Responding to the reports, Dr David Wrigley, digital lead of BMA’s GP committee, said: ‘GPs have long raised concerns about the appropriate use of patient data, and today’s decision by the Government to give £25m to a huge US-based multinational company, to do further work on a large NHS patient data project, only exacerbates these concerns.

‘The crux of the doctor-patient relationship is trust, and while GPs are supportive of safe and consensual uses of patient data – such as for direct care and legitimate research purposes – we want to see it done in a way that won’t damage the confidence that patients have in the profession, and the care they receive.

‘The BMA calls on NHSE and the Department of Health and Social Care to urgently discuss with us how they plan to use confidential patient data within this data platform and what role Palantir will play.’

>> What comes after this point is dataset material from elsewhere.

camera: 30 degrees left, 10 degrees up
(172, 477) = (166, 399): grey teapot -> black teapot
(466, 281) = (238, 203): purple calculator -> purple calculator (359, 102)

An NHS England spokesperson said: ‘The new interim contract will ensure there is no gap in service provision and support the smooth transition from one platform to another.

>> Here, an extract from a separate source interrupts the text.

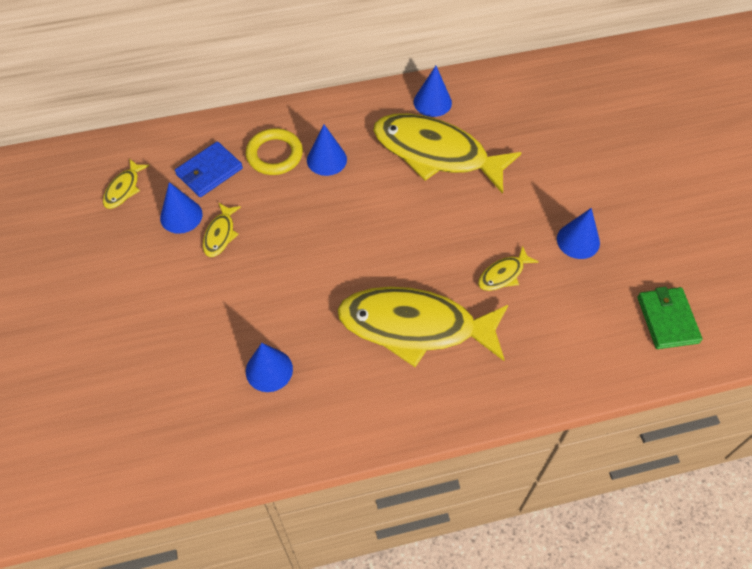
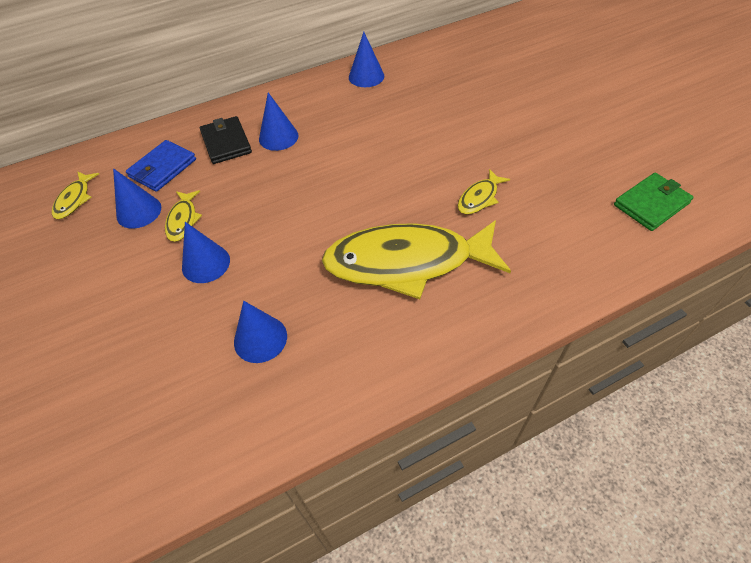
camera: 10 degrees left, 5 degrees down
(274, 155) = (226, 142): yellow ring -> black wallet
(436, 153) = (382, 113): yellow fish -> none
(578, 240) = (539, 156): blue cone -> blue cone (206, 263)
(667, 319) = (651, 204): green wallet -> green wallet turned 75 degrees clockwise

‘The [FDP] procurement process is separate to this and is taking place in accordance with strict procurement rules.

‘The successful supplier of the [FDP] will be required to go through due diligence before the contract is awarded, and through various stages throughout its lifetime.’

In February, the Government’s efforts to advance NHS digitisation – including the GPDPR programme to extract data from GP records for research and planning purposes – were rated inadequate by the House of Commons Health and Social Care Committee.

This included a conclusion by the MPs that there has been ‘no meaningful progress in 10 years’ on the Government’s commitment to implement a mechanism to de-identify data on collection from GP practices.

Meanwhile, the BMA is preparing a legal challenge on the Government’s imposed contractual mandate for GP practices to give automatic access to prospective patient records via the NHS app by October.


          

READERS' COMMENTS [4]

Please note, only GPs are permitted to add comments to articles

David Church 21 June, 2023 12:37 pm

The only way to withhold consent appears to be to go private-GP; but I doubt if that is safe either.

Penny McEvoy 21 June, 2023 1:14 pm

As any one who has read Tolkien knows, a strong moral compass is required to use (a) Palantir.

Sam Macphie 21 June, 2023 5:43 pm

Via an ‘official government framework’ meaning which framework? Does anyone know and is the framework fit for purpose? Perhaps it is even some USA government government framework if nobody asks the right questions.. You’d think the contract would be awarded via some British government framework but is this a bit more underhand than that…also what guarantees are there that these costs won’t escalate, not just the cost to individuals’ privacy, but to the detriment of doctors, patients and the economy too, with even less money for the NHS as a whole but with a whole new layer of IT and non-clinical managers: perhaps even attempts to merge with USA Health systems: now just think of that. Where was the open tendering? None exists

Benjamin Williams 21 June, 2023 10:04 pm

Not all of the palantir have been accounted for. We do not know who could be watching.